▶ _課題_: 以下に示すアスペリティ観測研究の計画文を、一字一句変えずに全文書き写すこと。

▶ _本文抜粋_:
——————
課題番号:1205
東北大学
アスペリティの特性解明に向けた観測研究
プレート境界におけるすべり現象の多様性の原因が摩擦特性の空間変化にあると仮定し,すべり現象の発生位置とプレート境界周辺の地震学的構造とを詳細に明らかにすることにより,摩擦特性を特徴付ける地下構造パラメタを特定することが,本計画の5カ年の到達目標である.
平成21年度においては,これまでに北海道・東北日本の前弧域において実施された海底地震観測データをコンパイルし,広域にわたるプレート境界面の形状や地震波速度の空間分布を明らかにするとともに,相似地震などの特徴的な地震に特に着目して,震源分布の高精度推定を行う.さらに,北大理・東大震研などと共同して,長期海底微小地震観測を実施し,微小地震の発震機構解に基づく応力状態の推定を行う.また,海洋研究開発機構と共同して,東南海地震震源の海溝側縁辺域において人工地震探査を実施し,固着域浅部限界付近が示す地震学的構造の特徴の解明を試みる.それとともに,プレート境界型地震の発生様式が東北日本弧と類似する日向灘での海底地震観測を実施し,プレート境界地震発生域の応力状態について,東北日本弧との相違点・共通点の解明をめざす.一方で,陸上観測網で得られるデータを用いたプレート間すべり量分布の推定における推定精度向上をめざして,相似地震のスケーリング則の高度化ならびにGPSデータを用いたすべり量逆解析手法の高度化を進める.
平成22年度においては,北海道・東北日本弧の地震波速度構造・プレート境界面の形状・プレート境界地震震源分布,ならびにプレート間すべり分布の高精度推定を継続して実施し,プレート間固着・すべり状態と地下構造や地震活動の空間的な不均質との対応関係の解明を進める.長期海底微小地震観測を継続して実施して,宮城県沖,釧路・根室沖の海域における応力状態の推定精度の向上を図る.また,従来の人工地震探査データの解析から東北日本および西南日本のプレート境界面近傍のS波速度構造の推定を試みる.
——————
▶ _提供データ_:
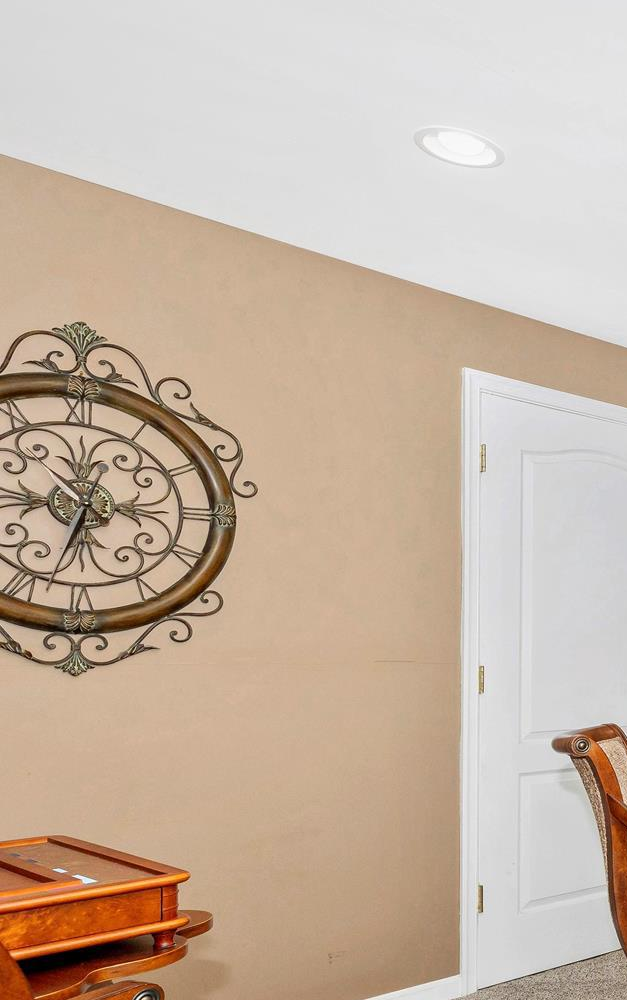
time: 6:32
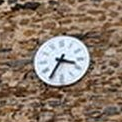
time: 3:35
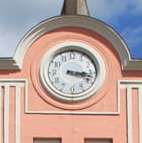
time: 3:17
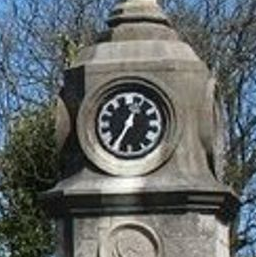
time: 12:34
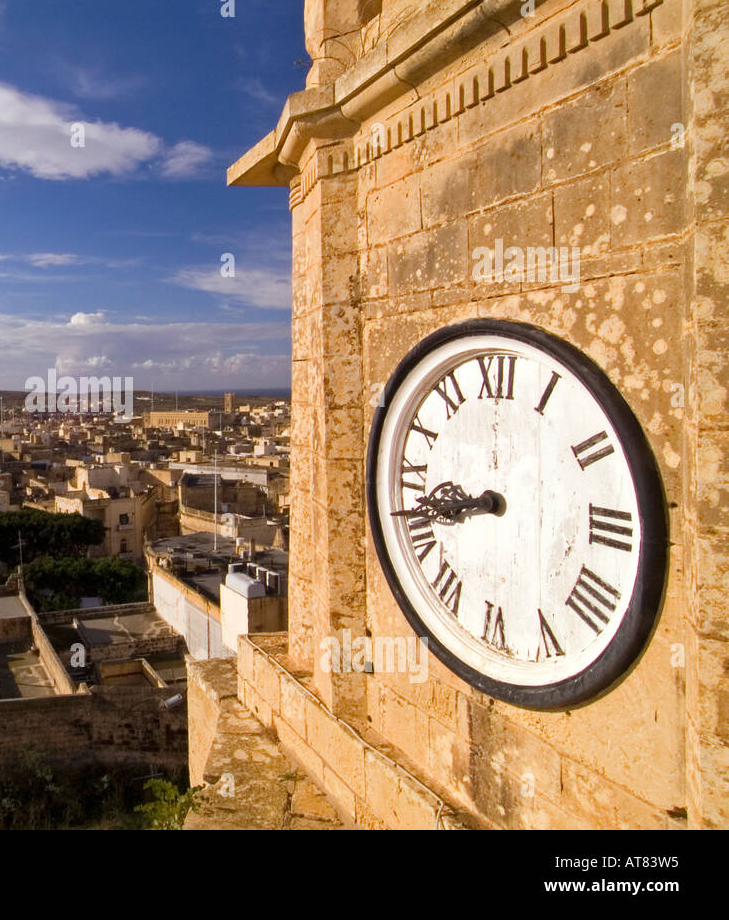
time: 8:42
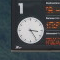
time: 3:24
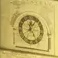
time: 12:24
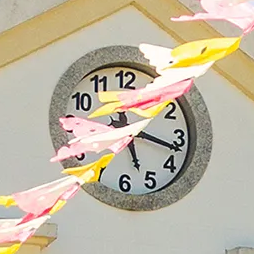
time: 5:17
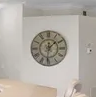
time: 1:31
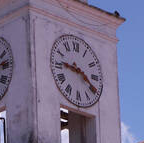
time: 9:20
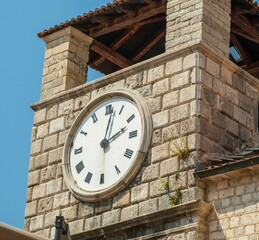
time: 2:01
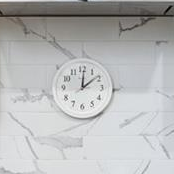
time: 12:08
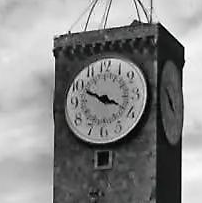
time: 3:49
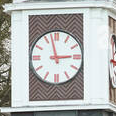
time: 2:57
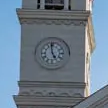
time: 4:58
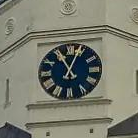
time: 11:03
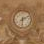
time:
——————
▶ _解答例_:
課題番号:1205
東北大学
アスペリティの特性解明に向けた観測研究
プレート境界におけるすべり現象の多様性の原因が摩擦特性の空間変化にあると仮定し,すべり現象の発生位置とプレート境界周辺の地震学的構造とを詳細に明らかにすることにより,摩擦特性を特徴付ける地下構造パラメタを特定することが,本計画の5カ年の到達目標である.
平成21年度においては,これまでに北海道・東北日本の前弧域において実施された海底地震観測データをコンパイルし,広域にわたるプレート境界面の形状や地震波速度の空間分布を明らかにするとともに,相似地震などの特徴的な地震に特に着目して,震源分布の高精度推定を行う.さらに,北大理・東大震研などと共同して,長期海底微小地震観測を実施し,微小地震の発震機構解に基づく応力状態の推定を行う.また,海洋研究開発機構と共同して,東南海地震震源の海溝側縁辺域において人工地震探査を実施し,固着域浅部限界付近が示す地震学的構造の特徴の解明を試みる.それとともに,プレート境界型地震の発生様式が東北日本弧と類似する日向灘での海底地震観測を実施し,プレート境界地震発生域の応力状態について,東北日本弧との相違点・共通点の解明をめざす.一方で,陸上観測網で得られるデータを用いたプレート間すべり量分布の推定における推定精度向上をめざして,相似地震のスケーリング則の高度化ならびにGPSデータを用いたすべり量逆解析手法の高度化を進める.
平成22年度においては,北海道・東北日本弧の地震波速度構造・プレート境界面の形状・プレート境界地震震源分布,ならびにプレート間すべり分布の高精度推定を継続して実施し,プレート間固着・すべり状態と地下構造や地震活動の空間的な不均質との対応関係の解明を進める.長期海底微小地震観測を継続して実施して,宮城県沖,釧路・根室沖の海域における応力状態の推定精度の向上を図る.また,従来の人工地震探査データの解析から東北日本および西南日本のプレート境界面近傍のS波速度構造の推定を試みる.